» **Excerto do documento**:
:::
Nesta sua revisitação à Penha, o escritor deixa uma sentida homenagem a José de Pina, que foi seu professor e se tornou seu amigo, um dos “homens mais bondosos e mais simples que encontrei na vida”.
A
Guimarães do meu futuro
A
Guimarães do meu tempo de académico liceal não tinha a área nem o
aspecto tentacular dos dias de hoje — vivia apinhada em redor da
Nosso Senhora da Oliveira, à sombra das suas pedras seculares, e
estendia-se, num esforço que não conseguia dominar completamente os
espaços vazios, para o Campo de Feira, onde mercadejavam as mais
variadas espécies agrícolas, e para a estação do caminho de
ferro, onde as árvores bracejavam solitárias de encontro aos muros
sem cal.
Em
redor do Castelo havia um punhado de edificações canhestras, e os
Paços dos Duques de Bragança eram maculados pela presença dum
quartel pouco respeitador dos seus claustros e da sua trabalhada
silharia. O D. Afonso Henriques mostrava uma feia mas altiva catadura
no meio do Toural, em frente da igreja de S. Pedro, e a Rua de S.
Dâmaso, marginada de casas sombrias e misteriosas, afunilava um
trânsito que então não existia. O campo dr futebol era num largo
terreiro em frente do cemitério, balizado por um enorme penedo feito
rolar da Penha, segundo a tradição, pelo esforço ingente de alguns
dos nossos avoengos...
:::
» **Tarefa**: Transcreva sem alterações o trecho do texto sobre Guimarães que vai de "Dâmaso, marginada de" a "dos nossos avoengos...", com ambos incluídos. As linhas que vêm a seguir têm outra origem.

» **Material fornecido**:
:::
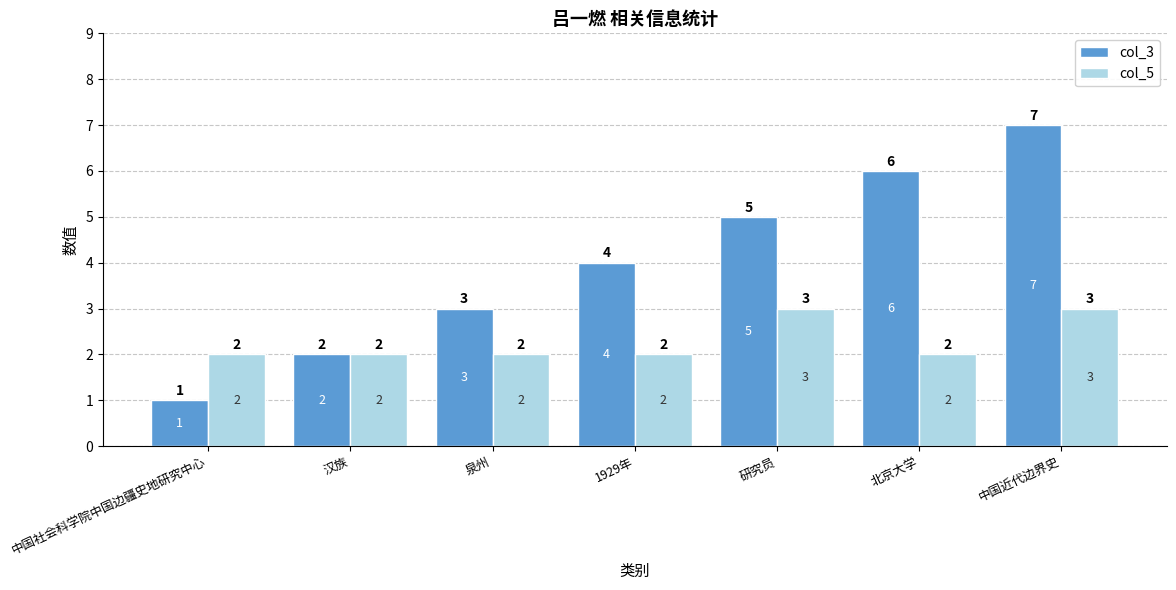

What is the label of the 1st bar from the right?

中国近代边界史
:::
» **Resultado do exercício**:
Dâmaso, marginada de casas sombrias e misteriosas, afunilava um
trânsito que então não existia. O campo dr futebol era num largo
terreiro em frente do cemitério, balizado por um enorme penedo feito
rolar da Penha, segundo a tradição, pelo esforço ingente de alguns
dos nossos avoengos...